Friday 24 January 2020

[Review Buku] My Year of Rest and Relaxation oleh Otessa Moshfegh


Semingguan ini saya nemu buku aneh-aneh deh. Setelah tamat Convenience Store Woman (novel Jepang pendek, habis dalam sekali rebahan), saya memutuskan untuk lanjut ke My Year of Rest and Relaxation yang meskipun sekilas tampak seperti memoar, rupanya adalah sebuah novel juga. Tidak disebutkan sama sekali nama protagonis/narator di novel ini, sehingga saya cukup bingung gimana cara menyebut protagonisnya dalam ulasan ini. Pakai sebutan "narator" saja, ya.

My Year of Rest and Relaxation menceritakan tentang keinginan sang narator untuk melakukan hibernasi selama setahun penuh. Karena dia yatim piatu dan memiliki lingkaran pertemanan yang sangat sempit, tidak ada yang menghalanginya untuk melaksanakan proyek gilanya tersebut. Pertemuannya dengan dr. Tuttle, psikiater kurang laku yang tidak memegang teguh kode etik dokter, memudahkan jalannya untuk mengakses obat-obatan yang ia butuhkan untuk tidur lelap tanpa dicurigai perusahaan asuransi kesehatan ataupun pihak apotek. Sehingga, bring it on, I guess?

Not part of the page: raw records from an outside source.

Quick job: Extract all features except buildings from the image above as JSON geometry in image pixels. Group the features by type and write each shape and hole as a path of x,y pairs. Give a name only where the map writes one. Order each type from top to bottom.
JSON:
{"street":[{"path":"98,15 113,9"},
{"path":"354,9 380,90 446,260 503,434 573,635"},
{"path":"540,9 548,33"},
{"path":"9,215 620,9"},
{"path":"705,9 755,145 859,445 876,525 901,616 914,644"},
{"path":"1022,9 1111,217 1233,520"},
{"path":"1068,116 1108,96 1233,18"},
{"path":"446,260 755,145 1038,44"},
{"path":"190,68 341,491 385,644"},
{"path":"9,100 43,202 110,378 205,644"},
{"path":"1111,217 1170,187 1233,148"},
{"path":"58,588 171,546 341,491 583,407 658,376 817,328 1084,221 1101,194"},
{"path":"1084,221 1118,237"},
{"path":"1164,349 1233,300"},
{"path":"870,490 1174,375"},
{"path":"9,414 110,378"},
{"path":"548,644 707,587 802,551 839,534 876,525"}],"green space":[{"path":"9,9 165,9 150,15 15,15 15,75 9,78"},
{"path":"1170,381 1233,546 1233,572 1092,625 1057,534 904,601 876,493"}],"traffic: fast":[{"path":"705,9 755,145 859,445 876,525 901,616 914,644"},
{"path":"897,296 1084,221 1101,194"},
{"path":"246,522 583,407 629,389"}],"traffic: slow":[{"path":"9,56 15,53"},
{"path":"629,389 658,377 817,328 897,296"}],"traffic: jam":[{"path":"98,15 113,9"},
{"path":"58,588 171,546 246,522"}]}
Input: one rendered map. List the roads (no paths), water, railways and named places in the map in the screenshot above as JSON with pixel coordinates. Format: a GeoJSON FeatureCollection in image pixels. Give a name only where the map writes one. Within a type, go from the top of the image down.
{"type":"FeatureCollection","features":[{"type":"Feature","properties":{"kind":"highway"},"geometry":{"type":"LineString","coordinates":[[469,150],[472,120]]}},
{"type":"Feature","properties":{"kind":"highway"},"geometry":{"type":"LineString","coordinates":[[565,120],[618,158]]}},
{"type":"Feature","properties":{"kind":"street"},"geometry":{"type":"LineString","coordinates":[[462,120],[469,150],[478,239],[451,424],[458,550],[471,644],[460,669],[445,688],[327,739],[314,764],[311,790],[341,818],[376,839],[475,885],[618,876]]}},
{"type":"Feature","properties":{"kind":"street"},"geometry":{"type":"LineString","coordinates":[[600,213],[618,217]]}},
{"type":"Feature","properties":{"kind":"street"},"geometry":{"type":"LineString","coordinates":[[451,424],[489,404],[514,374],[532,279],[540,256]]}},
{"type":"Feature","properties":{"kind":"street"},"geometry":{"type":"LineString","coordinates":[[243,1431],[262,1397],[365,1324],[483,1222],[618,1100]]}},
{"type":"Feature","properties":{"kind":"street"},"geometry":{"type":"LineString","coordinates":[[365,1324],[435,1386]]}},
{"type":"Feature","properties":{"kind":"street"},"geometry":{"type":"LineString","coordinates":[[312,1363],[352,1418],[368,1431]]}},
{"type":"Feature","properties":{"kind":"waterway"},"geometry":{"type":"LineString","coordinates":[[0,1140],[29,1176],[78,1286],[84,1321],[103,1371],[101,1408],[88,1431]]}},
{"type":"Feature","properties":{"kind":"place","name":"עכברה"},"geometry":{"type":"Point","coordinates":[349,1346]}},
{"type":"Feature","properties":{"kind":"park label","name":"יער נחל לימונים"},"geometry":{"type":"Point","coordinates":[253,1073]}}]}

Plot dari novel ini tidak ada (atau mungkin ada, tetapi luput untuk saya perhatikan). Beberapa kegiatan narator cenderung repetitif, namun tetap bisa memancing rasa penasaran untuk menamatkannya. Sepertinya bukan spoiler ya untuk menyebutkan bahwa narator ini kerjaannya cuma menyeret diri untuk beli kopi, beli pil, dan mengkonsumi keduanya secara bersamaan (kadang ditambah “bantuan” minuman beralkohol). Kegiatannya ketika sadar? Menonton film sampah sambil merokok. Organ-organ saya (halo ginjal dan hati dan segalanya) ikut linu mengetahui bahwa narator akan melanjutkan kegiatan tersebut selama setahun penuh. Ketika narator mulai melakukan kegiatan-kegiatan aneh di bawah pengaruh Infermiterol, cerita menjadi sedikit menyenangkan untuk ditebak.

Hal paling unik yang membuat novel ini sangat menonjol dibandingkan novel-novel lain adalah sifat dari naratornya, yang sungguh blak-blakan dalam mengutarakan apa yang ia benci. Reva, teman satu-satunya, adalah korban analisis tajamnya. Trevor, kekasih on and off-nya yang brengsek, juga kena. Kadang kita juga diajak flashback ke kehidupan narator ketika orangtuanya masih hidup, sehingga lama-kelamaan kita menjadi paham tentang alasan narator ingin menjalani sebuah proses hibernasi yang panjang. Masalahnya adalah, sang narator menjelaskan itu semua ke kita dalam kondisi di bawah pengaruh obat-obatan dengan dosis tinggi dan dalam kombinasi yang sangat banyak, sehingga menurut saya apa yang ia katakan tidak begitu bisa diandalkan. Apakah kenyataannya seperti itu? Atau itu semua hanya rekaan imajinasinya? Saya nggak paham. Yang jelas, gaya penulisan yang dipakai berhasil menciptakan nuansa hazy yang mendukung ketidaksadaran 100% dari sang narator. 

Bagi saya, novel ini adalah gambaran betapa besar peran privilege dalam menyetir hidupmu. Kecantikan narator mampu membuatnya mendapatkan pekerjaan on the spot di galeri seni; kekayaan yang diwariskan orang tuanya mampu menghidupi pilihan-pilihan hidup nyelenehnya hingga saat ini. Ia sangat sadar akan kondisi yang membuatnya didekati Reva dan Trevor, namun tetap mempersilahkan mereka masuk ke hidupnya dan “mengganggunya”. Biasanya jika saya bertemu dengan cerita semacam ini, saya bakal menganalisis apa penyebab sang protagonis bisa bertingkah seperti demikian, namun khusus bagi narator novel ini, saya seperti “memisah” darinya. Tidak ada simpati ataupun empati, saya murni tidak cukup invested pada kehidupannya. Saya merasa, narator cukup mampu untuk menganalisis penyebab dan penyelesaian masalah hidupnya (yang dieksekusi secara mengejutkan di sepertiga akhir novel). Tugas saya cuma menjadi salah satu saksi kisah hidupnya untuk kemudian menutup buku ini sambil berkata…..oh, orang seperti ini tuh ada, toh. (It's a joke, everyone. She's not real; she's just a fictional character).